コンビニの商品企画部に所属する久保進士(26歳)は、スイーツの新製品について意見を求められた。「この商品は若い女性にウケそうな気がします」と答える進士に、部長の井上はこう聞いた。「根拠は?」。
井上は「これはイケそう」「今年はこれが来ると思います」と常に直感的な答え方をする進士に、「論理的に説明できないと仕事にならない」と諭した。もちろん進士にも考えていることはある。だが自分の考えに自信が持てず、それをうまく表現できないのだ。進士はいちいち「根拠は?」「なぜ?」と聞かれるビジネスコミュニケーションが鬱陶しく、また、それができない自分にコンプレックスを感じていた。
進士には付き合って1年になる彼女・後藤マヤ(24歳)がいる。マーケティング会社に勤務するマヤは理系の知識が豊富で、進士とは真逆のタイプだ。2人は今週末、軽井沢に一泊で旅行する予定だ。
軽井沢でサイクリングを楽しんでいた進士とマヤは、森の中で小さなカフェを見つけた。「行きたい雑貨屋があるから、先に入っていて」というマヤと分かれて、進士は店の扉を開けた。店員らしき小柄な年配の女性が、ニッコリ笑って話しかけてきた。「この店、ちょっと変わった空間で素敵でしょ?」。
白と黒を基調としたスッキリした内装に、床には三角形のタイルが隙間なく並んでいる。店の名前は「café geometry」。geometry(ジオメトリー)とは幾何学という意味だそうだ。
女性の名前は駒田恵子。昨年まで大学で数学を研究していた数学者で、70歳を機に引退してからは、友人が経営しているこのカフェで働いているのだという。進士は文系で、数学にはあまりよい印象がない。そんな進士に対して恵子は「数学とは、美しいものだと思う」と微笑んだ。
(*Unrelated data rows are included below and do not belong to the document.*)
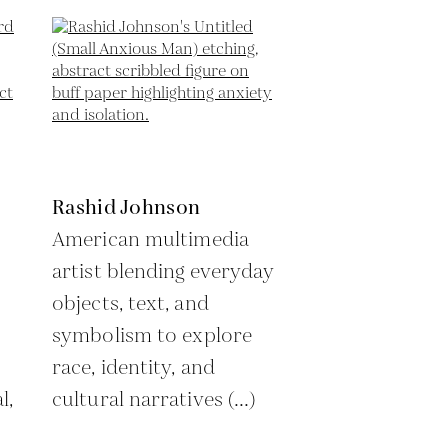
Rashid Johnson
American multimedia
artist blending everyday
objects, text, and
symbolism to explore
race, identity, and
l,
cultural narratives (...)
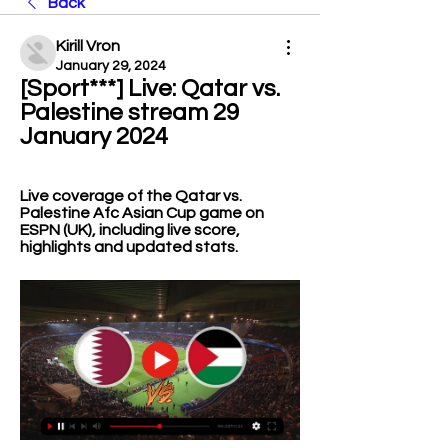
Back
Kirill Vron
January 29, 2024
[Sport***] Live: Qatar vs. 
Palestine stream 29 
January 2024
Live coverage of the Qatar vs. 
Palestine Afc Asian Cup game on 
ESPN (UK), including live score, 
highlights and updated stats.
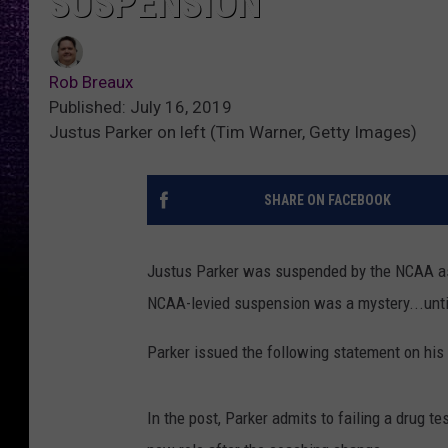
SUSPENSION
Rob Breaux
Published: July 16, 2019
Justus Parker on left (Tim Warner, Getty Images)
SHARE ON FACEBOOK
Justus Parker was suspended by the NCAA as
NCAA-levied suspension was a mystery...unti
Parker issued the following statement on his
In the post, Parker admits to failing a drug t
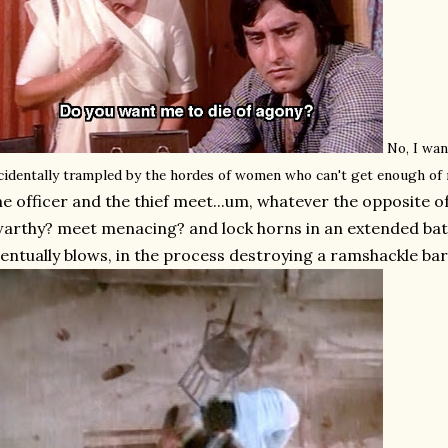
No, I wan
cidentally trampled by the hordes of women who can't get enough of
e officer and the thief meet...um, whatever the opposite of
arthy? meet menacing? and lock horns in an extended battl
entually blows, in the process destroying a ramshackle bar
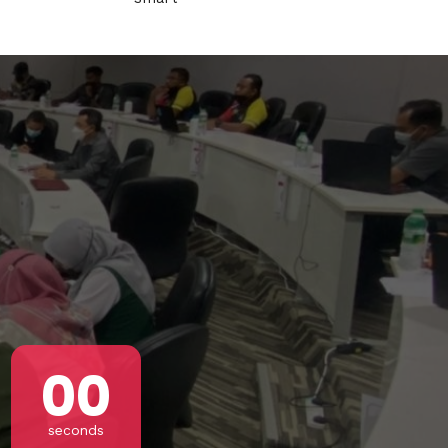
s CA 95716
ions
!
00
seconds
恵子によると、数学とは「根拠を揃えて説明すること」、つまり「説明」である。例えば、三角形に関する公式や法則はその三角形の特徴を「説明」したものである。その公式を見出して、それが正しいことを論理的に説明することが数学なのだ。
恵子は今、ビジネスコミュニケーションに興味があるという。数学とビジネスコミュニケーションには、「誰もが納得する根拠のある説明が求められる」という共通点があるからだ。